Start of INFORMATION GIVEN

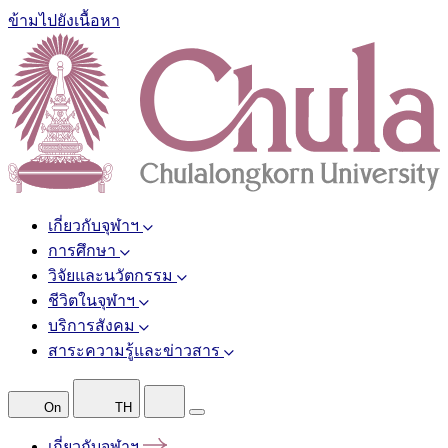
ข้ามไปยังเนื้อหา
เกี่ยวกับจุฬาฯ
การศึกษา
วิจัยและนวัตกรรม
ชีวิตในจุฬาฯ
บริการสังคม
สาระความรู้และข่าวสาร
On
TH
เกี่ยวกับจุฬาฯ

End of INFORMATION GIVEN

*WHAT IS NEEDED:* An exact copy of every entry, minus the pictures, is what you should return.

*RESPONSE BELOW:*
ข้ามไปยังเนื้อหา
เกี่ยวกับจุฬาฯ
การศึกษา
วิจัยและนวัตกรรม
ชีวิตในจุฬาฯ
บริการสังคม
สาระความรู้และข่าวสาร
On
TH
เกี่ยวกับจุฬาฯ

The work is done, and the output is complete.